本文:
▬▬▬▬▬▬
原作:周防正行“Shall we ダンス?” / 監督:ピーター・チェルソム / 脚本:オードリー・ウェルズ / 製作:サイモン・フィールズ / 製作総指揮:ジュリー・ゴールドスタイン、ボブ・オシャー、マリ・スナイダー・ジョンソン、ボブ・ワインスタイン、ハーヴェイ・ワインスタイン / 共同製作:マリー・ジョー・ウィンクラー / 撮影監督:ジョン・デ・ボーマン,B.S.C. / 編集:チャールズ・アイアランド / 美術:キャロライン・ハナニア / 衣装:ソフィー・デ・ラコフ / 振付:ジョン・オコネル / 音楽:ガブリエル・ヤーレ、ジョン・アルトマン / 出演:リチャード・ギア、ジェニファー・ロペス、スーザン・サランドン、スタンリー・トゥッチ、ボビー・カナヴェイル、リサ・アン・ウォルター、オマー・ミラー、アニタ・ジレット、リチャード・ジェンキンス、タマラ・ホーク、スターク・サンズ / 配給:GAGA Communications
2004年アメリカ作品 / 上映時間:1時間46分 / 日本語字幕:戸田奈津子
2005年04月23日日本公開
公式サイト : http://www.shallwedance-movie.jp/
VIRGIN TOHO CINEMAS 六本木ヒルズにて初見(2005/05/04)[粗筋]
幸せだからって、満たされているとは限らない。ジョン・クラーク氏(リチャード・ギア)がそのいい典型だ。遺言書作成専門の弁護士で、大成功ではないけれど安定した収入を維持している。デパートの商品管理部で働いている妻のビヴァリー(スーザン・サランドン)とはゆっくり一緒に過ごす時間が持てないのが悩みだが、子供達も無関心になりがちの年頃になっても父親の誕生日にちゃんと祝ってくれていて、充分満たされた人生だと、自分でも思っていた。だが――それでもちかごろ、心の中にぽっかりと穴が開いていることを意識せずにはいられない。
▬▬▬▬▬▬
目的 A: 本文で製作総指揮として挙げられている人物を、漏れなく書き出してください。
▬▬▬▬▬▬
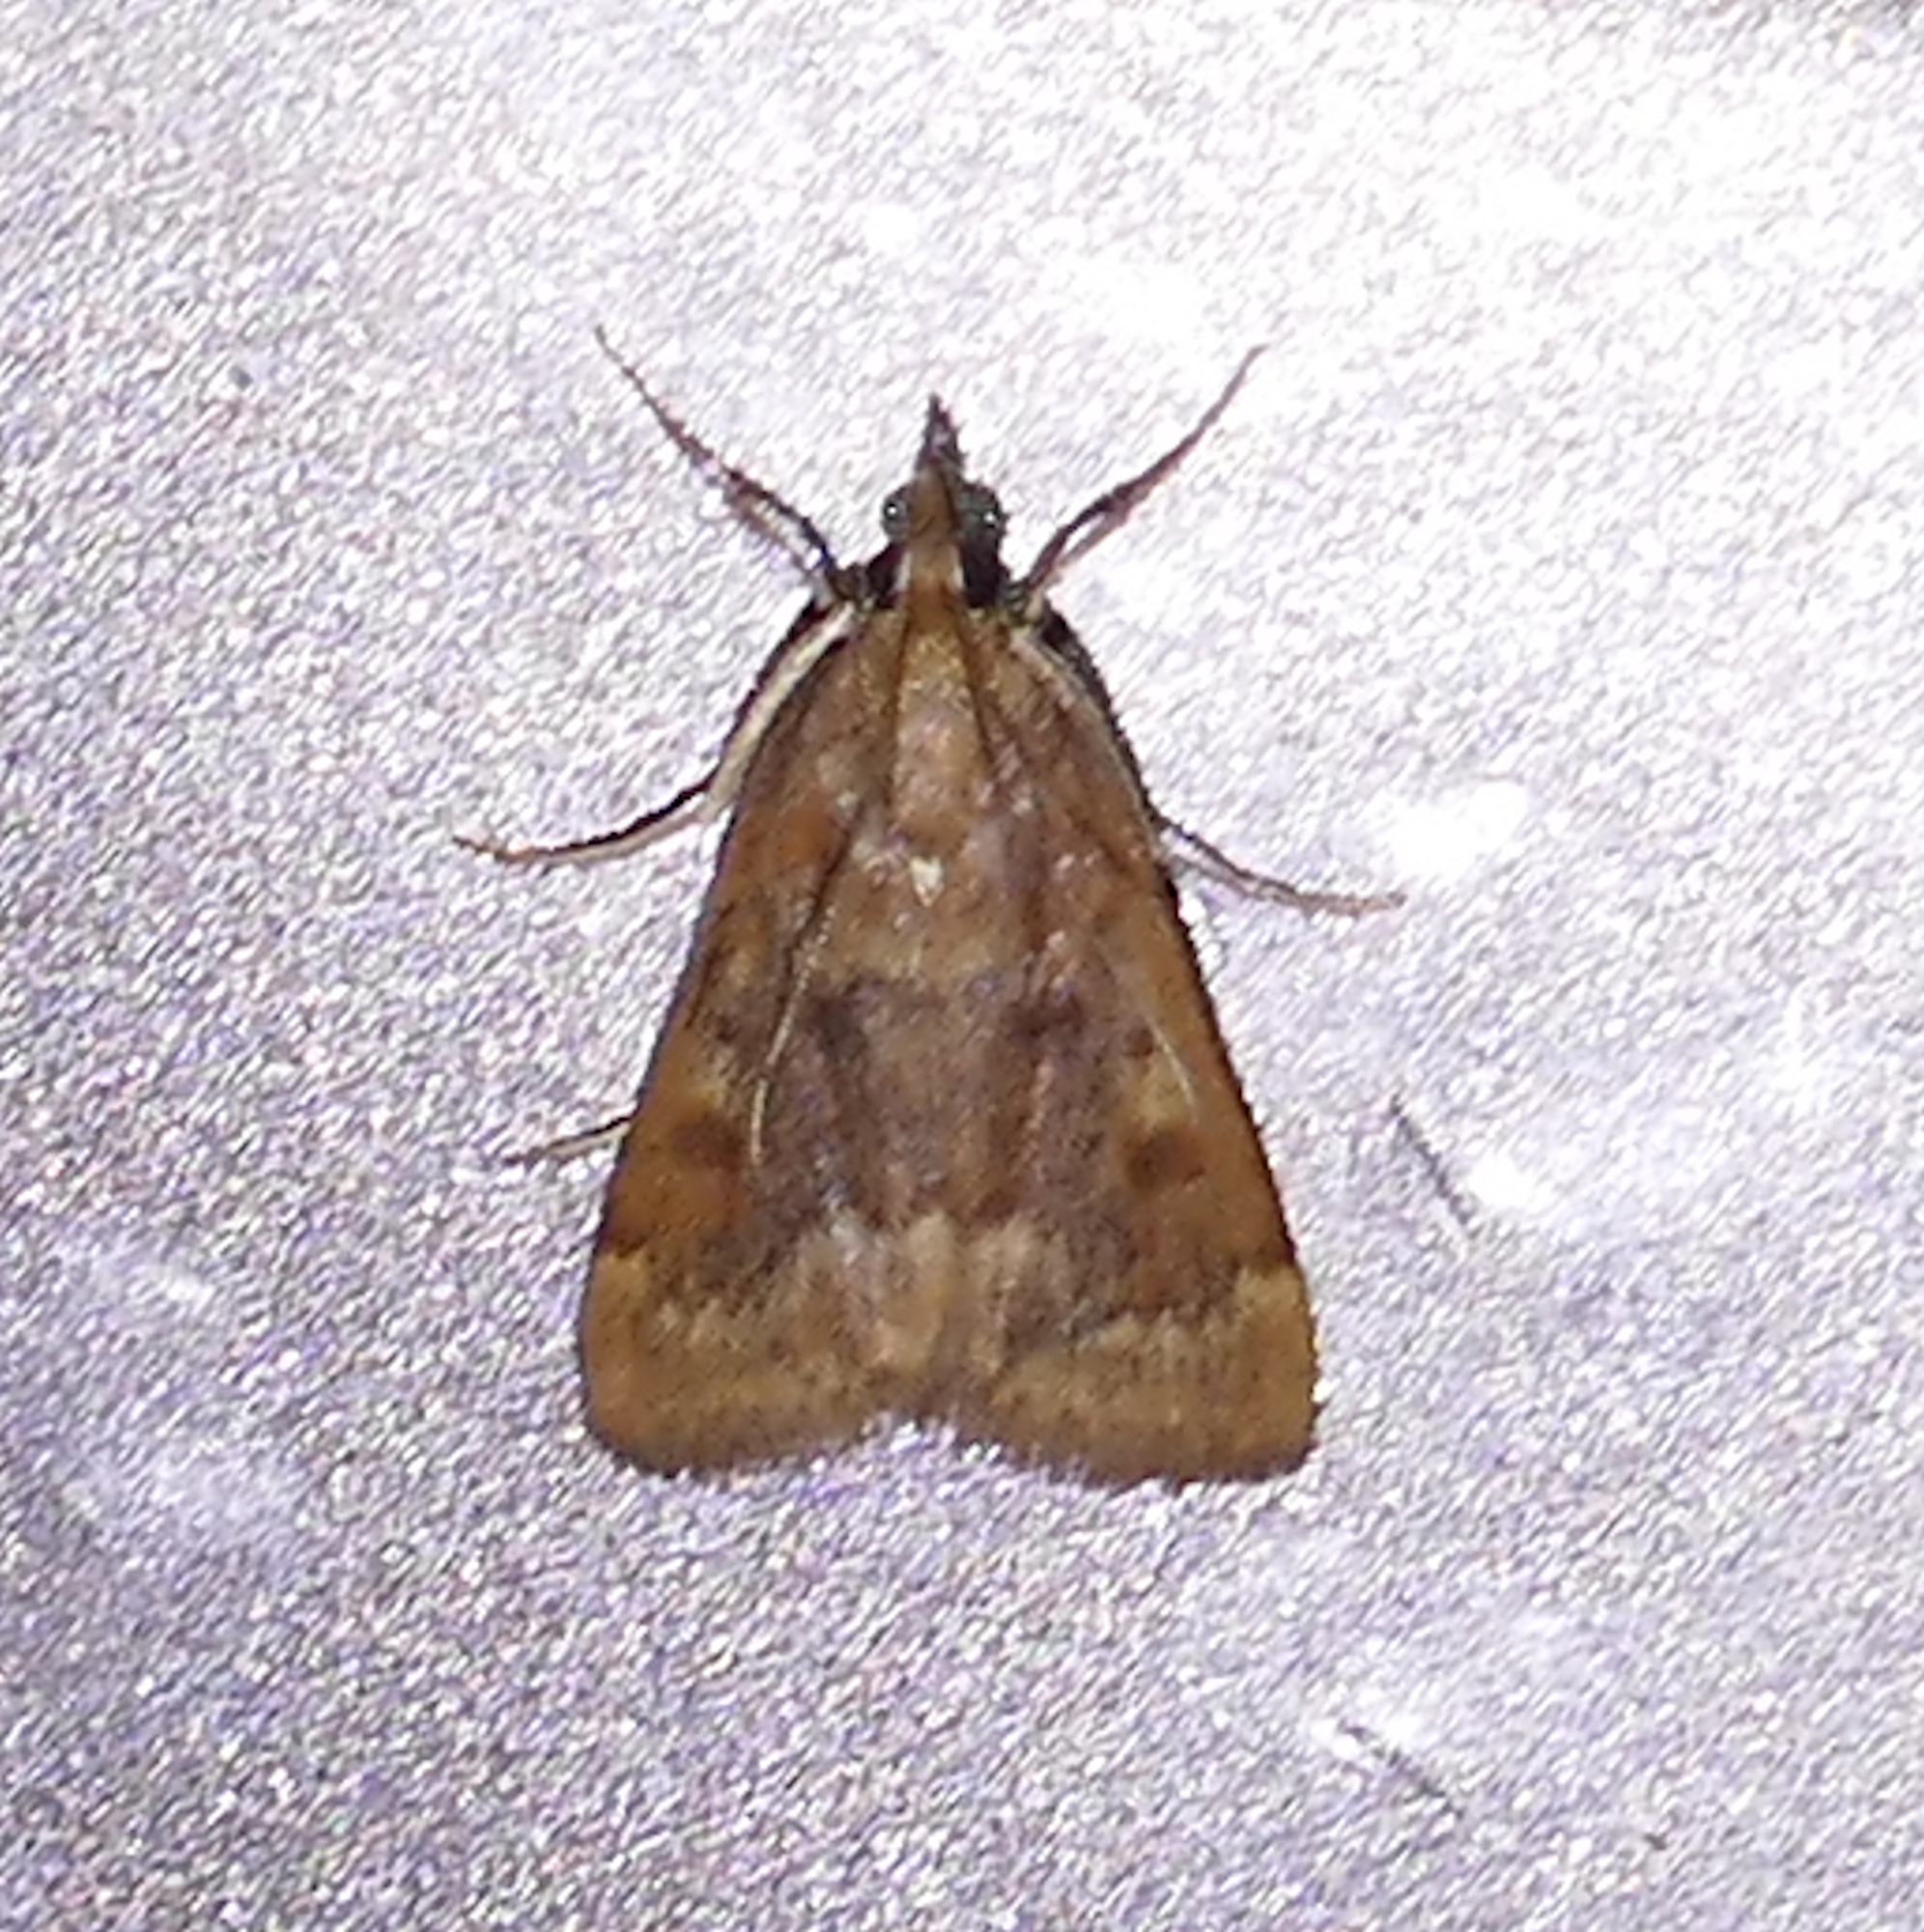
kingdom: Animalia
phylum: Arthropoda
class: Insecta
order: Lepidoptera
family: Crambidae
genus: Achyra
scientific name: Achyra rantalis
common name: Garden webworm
▬▬▬▬▬▬
目的 B: エントリのうち、「order: Lepidoptera」を含む行からエントリの最後までを両端を含めて取り出し、空行を除いた番号付きリストとして出力してください。

正解出力 A:
ジュリー・ゴールドスタイン
ボブ・オシャー
マリ・スナイダー・ジョンソン
ボブ・ワインスタイン
ハーヴェイ・ワインスタイン

正解出力 B:
1. order: Lepidoptera
2. family: Crambidae
3. genus: Achyra
4. scientific name: Achyra rantalis
5. common name: Garden webworm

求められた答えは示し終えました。